### MATERIAL SHOWN

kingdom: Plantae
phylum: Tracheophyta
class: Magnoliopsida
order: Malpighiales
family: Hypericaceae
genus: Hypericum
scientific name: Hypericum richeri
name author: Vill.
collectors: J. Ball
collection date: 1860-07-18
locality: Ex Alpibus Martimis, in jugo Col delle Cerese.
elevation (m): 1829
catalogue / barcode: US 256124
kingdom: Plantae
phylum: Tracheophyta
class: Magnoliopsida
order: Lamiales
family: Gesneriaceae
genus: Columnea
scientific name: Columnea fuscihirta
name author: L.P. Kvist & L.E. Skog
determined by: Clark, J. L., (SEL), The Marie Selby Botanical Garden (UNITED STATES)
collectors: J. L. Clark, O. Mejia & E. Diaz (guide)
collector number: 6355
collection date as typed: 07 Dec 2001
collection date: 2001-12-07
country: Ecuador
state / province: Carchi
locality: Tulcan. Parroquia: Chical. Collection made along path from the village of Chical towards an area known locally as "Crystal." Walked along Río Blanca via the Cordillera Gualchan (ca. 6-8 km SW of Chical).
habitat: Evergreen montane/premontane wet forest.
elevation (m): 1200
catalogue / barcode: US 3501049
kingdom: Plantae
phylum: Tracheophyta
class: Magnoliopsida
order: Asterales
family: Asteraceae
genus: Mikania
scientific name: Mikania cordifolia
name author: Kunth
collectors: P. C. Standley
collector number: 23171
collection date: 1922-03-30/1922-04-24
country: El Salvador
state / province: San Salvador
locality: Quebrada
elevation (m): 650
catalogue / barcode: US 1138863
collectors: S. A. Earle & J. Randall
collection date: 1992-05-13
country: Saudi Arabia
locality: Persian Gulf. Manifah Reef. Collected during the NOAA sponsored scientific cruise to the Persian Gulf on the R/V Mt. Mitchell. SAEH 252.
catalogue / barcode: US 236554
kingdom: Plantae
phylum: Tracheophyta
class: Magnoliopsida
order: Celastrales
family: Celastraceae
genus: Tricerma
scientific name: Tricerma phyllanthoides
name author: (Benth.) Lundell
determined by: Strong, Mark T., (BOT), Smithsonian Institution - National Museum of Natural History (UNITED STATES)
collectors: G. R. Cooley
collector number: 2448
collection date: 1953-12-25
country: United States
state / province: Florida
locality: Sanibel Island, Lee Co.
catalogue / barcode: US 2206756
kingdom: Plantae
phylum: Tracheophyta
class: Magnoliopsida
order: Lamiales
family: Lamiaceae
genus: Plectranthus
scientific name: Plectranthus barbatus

### DIRECTIONS FOR THIS TASK
Rename "collectors" to "collected by" throughout all of the lines above, and leave everything else unchanged.

### SOLUTION FOR THIS TASK
kingdom: Plantae
phylum: Tracheophyta
class: Magnoliopsida
order: Malpighiales
family: Hypericaceae
genus: Hypericum
scientific name: Hypericum richeri
name author: Vill.
collected by: J. Ball
collection date: 1860-07-18
locality: Ex Alpibus Martimis, in jugo Col delle Cerese.
elevation (m): 1829
catalogue / barcode: US 256124
kingdom: Plantae
phylum: Tracheophyta
class: Magnoliopsida
order: Lamiales
family: Gesneriaceae
genus: Columnea
scientific name: Columnea fuscihirta
name author: L.P. Kvist & L.E. Skog
determined by: Clark, J. L., (SEL), The Marie Selby Botanical Garden (UNITED STATES)
collected by: J. L. Clark, O. Mejia & E. Diaz (guide)
collector number: 6355
collection date as typed: 07 Dec 2001
collection date: 2001-12-07
country: Ecuador
state / province: Carchi
locality: Tulcan. Parroquia: Chical. Collection made along path from the village of Chical towards an area known locally as "Crystal." Walked along Río Blanca via the Cordillera Gualchan (ca. 6-8 km SW of Chical).
habitat: Evergreen montane/premontane wet forest.
elevation (m): 1200
catalogue / barcode: US 3501049
kingdom: Plantae
phylum: Tracheophyta
class: Magnoliopsida
order: Asterales
family: Asteraceae
genus: Mikania
scientific name: Mikania cordifolia
name author: Kunth
collected by: P. C. Standley
collector number: 23171
collection date: 1922-03-30/1922-04-24
country: El Salvador
state / province: San Salvador
locality: Quebrada
elevation (m): 650
catalogue / barcode: US 1138863
collected by: S. A. Earle & J. Randall
collection date: 1992-05-13
country: Saudi Arabia
locality: Persian Gulf. Manifah Reef. Collected during the NOAA sponsored scientific cruise to the Persian Gulf on the R/V Mt. Mitchell. SAEH 252.
catalogue / barcode: US 236554
kingdom: Plantae
phylum: Tracheophyta
class: Magnoliopsida
order: Celastrales
family: Celastraceae
genus: Tricerma
scientific name: Tricerma phyllanthoides
name author: (Benth.) Lundell
determined by: Strong, Mark T., (BOT), Smithsonian Institution - National Museum of Natural History (UNITED STATES)
collected by: G. R. Cooley
collector number: 2448
collection date: 1953-12-25
country: United States
state / province: Florida
locality: Sanibel Island, Lee Co.
catalogue / barcode: US 2206756
kingdom: Plantae
phylum: Tracheophyta
class: Magnoliopsida
order: Lamiales
family: Lamiaceae
genus: Plectranthus
scientific name: Plectranthus barbatus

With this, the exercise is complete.